Wednesday 25 August 2010

leechcraft

I gave everbody a bit of a scare when I needed to be rushed to the emergency room, with all the signs, I had decided in the car, of a stroke or something else catastrophic.  I was admitted to the hospital and with friends and family, sort of puzzled through what else may have set off this frightening episode.  Going stepwise, it made sense what the less traumatic causes might have been and did wonders to relieve my worries, which I am sure just exaserbated and magnified every misplaced sensation.  At first, to me, nothing seemed particularly out of place, but it seemed I had succumbed to a terrible coalition of too much coffee, barometric pressure, aspirin, an empty stomach, laissez-faire tensions at work that conspired with a sinus headache and a panic attack.

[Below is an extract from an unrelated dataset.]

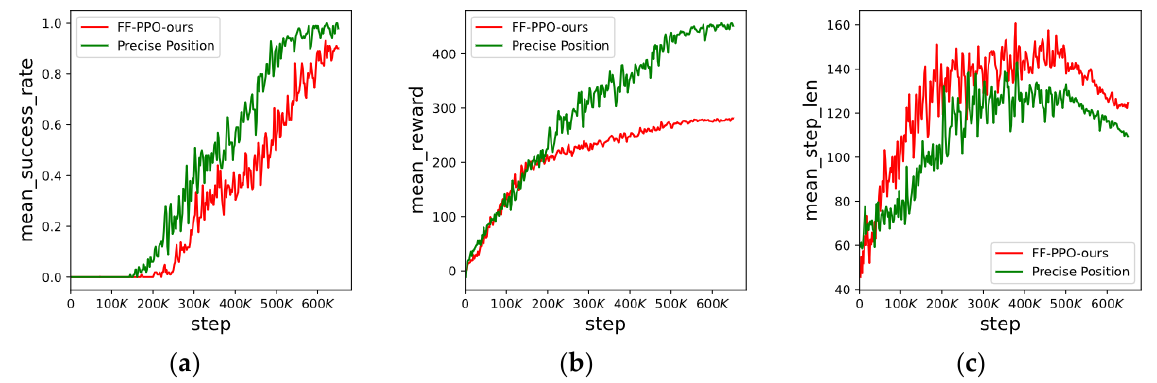
Figure 11. Training process. The horizontal axis is the number of training steps. ( a ) is the success rate curve, ( b ) is the reward curve, and ( c ) is the step length curve.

 They seem like sensible and common enough experiences--shared to the extent I am sure I was not the first to make that mistake, but I suppose not intelligibly communicable until one experiences it for ones self.  A battery of tests, including an MRI that was a strange and artistic experience, isolated among the sounds of laser blasts and techno whale music, and an ultrasound scan on the veins in my neck eliminated the most dire causes.  The physcian admitted to me that 90% of the time, they never know what causes these things before discharging me the next day.  I just never though a series of mundane irritants could mimic--at least what I imagine it to be--the feeling of something scarier and much worse.  A panic attack, and I hope I am using the proper terminology, is by no means something innocent, and neither are the underlying anxieties and vulnerabilities that invite it in.